The cartoon above underscores what I see as a paradoxical trend in Western history, since the ‘Age of Enlightenment’. It involves the obvious “revolutions” of democracy, capitalism and industrial technology, and the social consequences of all of them. I realize that scholars spend lifetimes on these huge changes; but allow me a few general thoughts about them to encourage interest and reaction.
(1) The last entry of the cartoon 2018 – “Color the rectangle with the color you prefer” focuses on the sales pitch that Bernays started, “You can have what you want”. It’s pitifully ludicrous. (2) If high tech knowledge is truly a key to material success, the knowledge can’t be just whatever you think it is, much less what you prefer it to be. (3) Democracy is not ‘normal’ for any society; it needs constant work.
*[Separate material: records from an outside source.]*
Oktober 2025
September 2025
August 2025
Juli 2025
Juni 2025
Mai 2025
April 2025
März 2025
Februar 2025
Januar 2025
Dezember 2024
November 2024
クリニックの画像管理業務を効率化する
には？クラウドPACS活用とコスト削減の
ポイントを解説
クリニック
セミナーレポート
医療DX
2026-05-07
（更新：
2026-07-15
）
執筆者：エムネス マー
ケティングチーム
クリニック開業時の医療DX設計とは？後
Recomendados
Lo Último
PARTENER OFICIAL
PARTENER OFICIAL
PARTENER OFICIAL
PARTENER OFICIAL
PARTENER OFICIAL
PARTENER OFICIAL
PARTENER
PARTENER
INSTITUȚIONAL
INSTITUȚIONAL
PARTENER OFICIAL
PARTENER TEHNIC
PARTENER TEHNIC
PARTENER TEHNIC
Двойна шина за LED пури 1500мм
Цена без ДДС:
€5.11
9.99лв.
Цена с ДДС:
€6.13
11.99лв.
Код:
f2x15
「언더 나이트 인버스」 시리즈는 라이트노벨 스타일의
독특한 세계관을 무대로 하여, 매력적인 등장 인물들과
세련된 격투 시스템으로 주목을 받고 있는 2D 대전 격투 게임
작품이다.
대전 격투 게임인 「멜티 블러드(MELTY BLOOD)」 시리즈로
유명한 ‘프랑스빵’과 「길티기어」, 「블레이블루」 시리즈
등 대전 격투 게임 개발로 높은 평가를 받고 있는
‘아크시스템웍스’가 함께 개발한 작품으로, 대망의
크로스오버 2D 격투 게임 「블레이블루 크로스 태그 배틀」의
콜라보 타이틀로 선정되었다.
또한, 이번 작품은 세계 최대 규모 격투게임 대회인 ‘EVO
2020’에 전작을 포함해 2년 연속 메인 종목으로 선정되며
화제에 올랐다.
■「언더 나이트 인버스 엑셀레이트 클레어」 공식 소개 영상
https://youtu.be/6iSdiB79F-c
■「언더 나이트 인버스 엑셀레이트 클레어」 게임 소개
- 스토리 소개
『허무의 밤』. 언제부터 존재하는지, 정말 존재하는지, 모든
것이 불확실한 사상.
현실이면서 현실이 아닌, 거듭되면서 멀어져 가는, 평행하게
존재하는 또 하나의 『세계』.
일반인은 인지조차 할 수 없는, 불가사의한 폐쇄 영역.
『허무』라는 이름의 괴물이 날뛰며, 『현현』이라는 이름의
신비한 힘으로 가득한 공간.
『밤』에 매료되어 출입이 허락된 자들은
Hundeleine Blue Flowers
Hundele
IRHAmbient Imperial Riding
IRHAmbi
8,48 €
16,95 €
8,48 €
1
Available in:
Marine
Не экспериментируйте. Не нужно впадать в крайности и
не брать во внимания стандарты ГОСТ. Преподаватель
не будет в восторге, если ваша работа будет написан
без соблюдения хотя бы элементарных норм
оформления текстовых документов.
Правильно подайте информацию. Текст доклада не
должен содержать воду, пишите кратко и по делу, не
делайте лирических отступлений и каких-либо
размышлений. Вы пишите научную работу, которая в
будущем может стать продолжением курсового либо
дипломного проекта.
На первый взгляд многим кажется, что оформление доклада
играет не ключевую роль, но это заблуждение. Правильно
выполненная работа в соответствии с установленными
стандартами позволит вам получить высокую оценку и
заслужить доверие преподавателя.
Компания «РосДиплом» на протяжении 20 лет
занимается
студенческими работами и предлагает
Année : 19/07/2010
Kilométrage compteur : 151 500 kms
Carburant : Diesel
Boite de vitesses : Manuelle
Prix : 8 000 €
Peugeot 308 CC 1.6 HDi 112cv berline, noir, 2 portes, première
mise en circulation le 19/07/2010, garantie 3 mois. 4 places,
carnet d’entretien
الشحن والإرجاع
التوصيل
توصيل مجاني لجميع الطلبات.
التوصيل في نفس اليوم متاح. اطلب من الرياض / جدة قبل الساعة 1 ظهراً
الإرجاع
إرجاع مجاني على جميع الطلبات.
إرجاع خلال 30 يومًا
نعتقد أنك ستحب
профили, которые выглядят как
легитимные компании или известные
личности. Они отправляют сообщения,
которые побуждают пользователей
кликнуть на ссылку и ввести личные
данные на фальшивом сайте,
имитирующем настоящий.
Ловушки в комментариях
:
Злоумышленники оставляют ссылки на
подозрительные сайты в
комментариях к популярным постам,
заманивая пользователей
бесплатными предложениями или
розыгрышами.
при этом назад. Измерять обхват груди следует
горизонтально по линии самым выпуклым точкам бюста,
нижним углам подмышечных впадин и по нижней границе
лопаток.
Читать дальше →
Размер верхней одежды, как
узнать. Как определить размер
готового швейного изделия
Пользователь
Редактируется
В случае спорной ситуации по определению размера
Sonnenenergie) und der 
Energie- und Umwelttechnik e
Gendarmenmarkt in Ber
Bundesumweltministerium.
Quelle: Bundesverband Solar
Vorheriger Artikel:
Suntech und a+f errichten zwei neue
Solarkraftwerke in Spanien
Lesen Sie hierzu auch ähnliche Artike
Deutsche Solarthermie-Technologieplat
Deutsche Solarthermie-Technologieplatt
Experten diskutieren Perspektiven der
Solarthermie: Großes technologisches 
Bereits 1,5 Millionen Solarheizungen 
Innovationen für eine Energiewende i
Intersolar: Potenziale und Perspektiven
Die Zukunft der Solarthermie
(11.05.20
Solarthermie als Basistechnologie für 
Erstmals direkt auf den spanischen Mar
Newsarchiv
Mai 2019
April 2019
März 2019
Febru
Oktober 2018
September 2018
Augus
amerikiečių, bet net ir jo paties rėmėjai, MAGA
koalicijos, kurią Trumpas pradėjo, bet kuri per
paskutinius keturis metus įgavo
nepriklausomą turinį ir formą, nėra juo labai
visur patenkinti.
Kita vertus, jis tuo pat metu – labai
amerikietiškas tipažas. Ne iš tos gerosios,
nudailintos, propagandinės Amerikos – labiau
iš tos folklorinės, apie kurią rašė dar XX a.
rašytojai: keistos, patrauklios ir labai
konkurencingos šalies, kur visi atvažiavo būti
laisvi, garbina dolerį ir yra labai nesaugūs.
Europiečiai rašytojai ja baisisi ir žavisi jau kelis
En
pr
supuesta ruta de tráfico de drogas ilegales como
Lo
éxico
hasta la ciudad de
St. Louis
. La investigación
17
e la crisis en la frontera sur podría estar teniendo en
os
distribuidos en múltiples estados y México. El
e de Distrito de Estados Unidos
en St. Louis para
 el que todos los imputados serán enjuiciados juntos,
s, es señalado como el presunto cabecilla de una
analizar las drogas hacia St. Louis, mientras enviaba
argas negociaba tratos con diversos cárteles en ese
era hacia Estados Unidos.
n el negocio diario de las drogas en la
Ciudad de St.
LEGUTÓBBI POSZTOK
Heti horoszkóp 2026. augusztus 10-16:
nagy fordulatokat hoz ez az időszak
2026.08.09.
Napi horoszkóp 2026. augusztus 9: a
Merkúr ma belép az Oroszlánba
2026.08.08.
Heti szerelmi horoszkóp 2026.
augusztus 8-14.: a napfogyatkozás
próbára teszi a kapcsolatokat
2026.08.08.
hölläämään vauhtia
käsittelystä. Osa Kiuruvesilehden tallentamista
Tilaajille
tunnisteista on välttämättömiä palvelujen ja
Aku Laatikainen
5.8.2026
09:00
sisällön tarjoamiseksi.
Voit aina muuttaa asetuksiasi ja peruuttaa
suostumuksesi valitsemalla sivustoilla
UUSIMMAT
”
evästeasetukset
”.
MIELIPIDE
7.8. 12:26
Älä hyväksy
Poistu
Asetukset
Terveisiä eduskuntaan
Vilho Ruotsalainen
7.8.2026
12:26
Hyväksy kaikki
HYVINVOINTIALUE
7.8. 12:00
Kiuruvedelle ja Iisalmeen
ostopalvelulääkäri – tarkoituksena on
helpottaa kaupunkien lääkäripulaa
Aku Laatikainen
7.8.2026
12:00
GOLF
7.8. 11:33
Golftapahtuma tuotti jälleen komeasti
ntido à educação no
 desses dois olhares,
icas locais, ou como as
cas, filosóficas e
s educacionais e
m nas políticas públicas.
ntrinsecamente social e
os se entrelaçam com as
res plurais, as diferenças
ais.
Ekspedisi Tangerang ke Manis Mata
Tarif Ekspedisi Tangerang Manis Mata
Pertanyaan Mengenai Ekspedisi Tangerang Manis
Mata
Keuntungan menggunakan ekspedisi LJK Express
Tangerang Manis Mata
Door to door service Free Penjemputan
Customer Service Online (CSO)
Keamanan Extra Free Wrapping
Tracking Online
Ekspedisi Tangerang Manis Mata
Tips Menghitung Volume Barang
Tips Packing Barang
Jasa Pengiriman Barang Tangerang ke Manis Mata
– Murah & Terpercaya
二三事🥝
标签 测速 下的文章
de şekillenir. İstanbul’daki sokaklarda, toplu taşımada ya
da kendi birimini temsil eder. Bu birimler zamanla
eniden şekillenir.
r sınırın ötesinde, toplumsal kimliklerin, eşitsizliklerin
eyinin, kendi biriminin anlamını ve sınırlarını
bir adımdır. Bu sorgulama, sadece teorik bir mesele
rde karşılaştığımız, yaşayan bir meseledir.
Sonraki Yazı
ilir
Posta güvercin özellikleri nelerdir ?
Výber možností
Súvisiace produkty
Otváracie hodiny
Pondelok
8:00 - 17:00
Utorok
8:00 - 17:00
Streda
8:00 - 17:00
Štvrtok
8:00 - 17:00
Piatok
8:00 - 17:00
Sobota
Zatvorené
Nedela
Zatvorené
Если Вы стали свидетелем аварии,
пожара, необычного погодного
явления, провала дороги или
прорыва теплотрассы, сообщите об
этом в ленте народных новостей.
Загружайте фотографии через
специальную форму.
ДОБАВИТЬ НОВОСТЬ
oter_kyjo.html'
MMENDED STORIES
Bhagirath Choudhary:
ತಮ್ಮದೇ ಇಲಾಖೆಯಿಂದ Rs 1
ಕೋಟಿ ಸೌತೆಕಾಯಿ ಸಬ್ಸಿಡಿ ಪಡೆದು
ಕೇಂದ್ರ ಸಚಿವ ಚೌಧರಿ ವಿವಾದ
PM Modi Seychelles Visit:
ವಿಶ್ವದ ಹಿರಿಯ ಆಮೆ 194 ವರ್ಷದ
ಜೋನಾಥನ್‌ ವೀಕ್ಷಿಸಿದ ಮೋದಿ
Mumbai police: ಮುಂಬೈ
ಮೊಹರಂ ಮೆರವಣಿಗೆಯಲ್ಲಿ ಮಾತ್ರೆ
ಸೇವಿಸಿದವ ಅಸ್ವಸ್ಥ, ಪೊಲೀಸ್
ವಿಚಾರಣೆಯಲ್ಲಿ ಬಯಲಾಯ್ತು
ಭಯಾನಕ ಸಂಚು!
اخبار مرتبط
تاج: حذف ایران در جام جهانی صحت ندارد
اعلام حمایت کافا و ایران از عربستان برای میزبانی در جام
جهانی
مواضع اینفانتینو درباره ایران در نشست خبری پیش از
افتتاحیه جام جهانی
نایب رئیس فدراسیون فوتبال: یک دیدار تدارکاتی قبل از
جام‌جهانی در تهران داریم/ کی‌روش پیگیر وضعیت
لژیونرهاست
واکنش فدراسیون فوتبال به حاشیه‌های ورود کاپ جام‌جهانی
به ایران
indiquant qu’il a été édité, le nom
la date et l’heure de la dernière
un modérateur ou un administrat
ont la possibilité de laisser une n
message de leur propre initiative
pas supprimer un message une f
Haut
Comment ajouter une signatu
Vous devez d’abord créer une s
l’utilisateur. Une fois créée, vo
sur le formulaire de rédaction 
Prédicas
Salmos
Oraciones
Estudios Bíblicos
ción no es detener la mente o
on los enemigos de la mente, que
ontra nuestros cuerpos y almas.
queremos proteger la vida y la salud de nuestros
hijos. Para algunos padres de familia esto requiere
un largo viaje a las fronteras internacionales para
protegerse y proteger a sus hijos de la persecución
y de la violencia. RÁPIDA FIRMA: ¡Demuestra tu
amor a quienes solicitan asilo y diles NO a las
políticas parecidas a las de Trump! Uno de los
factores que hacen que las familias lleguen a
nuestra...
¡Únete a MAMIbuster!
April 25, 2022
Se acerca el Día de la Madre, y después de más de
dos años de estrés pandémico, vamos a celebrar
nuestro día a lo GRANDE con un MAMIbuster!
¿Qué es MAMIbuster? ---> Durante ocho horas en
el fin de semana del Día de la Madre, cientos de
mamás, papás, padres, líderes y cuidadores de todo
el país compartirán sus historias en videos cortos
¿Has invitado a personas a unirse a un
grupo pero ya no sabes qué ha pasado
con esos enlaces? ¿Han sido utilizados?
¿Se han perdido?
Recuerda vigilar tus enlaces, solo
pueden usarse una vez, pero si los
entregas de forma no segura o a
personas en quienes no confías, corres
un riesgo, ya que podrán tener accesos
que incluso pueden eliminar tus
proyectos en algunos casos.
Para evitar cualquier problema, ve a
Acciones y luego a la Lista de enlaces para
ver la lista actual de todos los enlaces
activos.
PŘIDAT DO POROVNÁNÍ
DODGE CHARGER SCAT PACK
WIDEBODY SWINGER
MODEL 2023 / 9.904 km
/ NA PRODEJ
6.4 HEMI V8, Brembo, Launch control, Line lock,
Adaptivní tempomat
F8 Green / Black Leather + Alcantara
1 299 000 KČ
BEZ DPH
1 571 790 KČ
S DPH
In America today it has devolved from a system that requires careful thinking, open discussion, and acceptable compromise into a mindless bi-polar warfare between two parties. And these parties claim to represent their constituents’ best interests, while manipulating them with advertising trickery.
(4) Hypocritical talk and memes about the importance of ‘self’ and ‘individuality’ are contradicted by reality, where true individuality and responsible membership in a group or community have been perverted or lost. (5) Men who once were happy to have special skills they could pass on to their children became ‘cogs in the wheels’ of industry, dominated by a few oligarchic owners. (6) And women, who could do anything men could do, plus bearing children, were forced to support the system that abused them, in the name of ‘liberation’.
(7) Finally, I would remind readers of the harm done to their mental health by addiction to high technology. This topic is covered in Adam Alter’s 2017 book, Irresistible – The Rise of Addictive Technology and the Business of Keeping Us Hooked. Other research (2013) shows cell phones damage conversations even between strangers. “They’re distracting because they remind us of the world beyond the immediate conversation, and the only solution is to remove them completely.” And another (2018) study shows the ill effects on students of just having cell phones present. Need I say cell phones are ubiquitous? 40% of the world’s population uses them. Not all for ill, of course.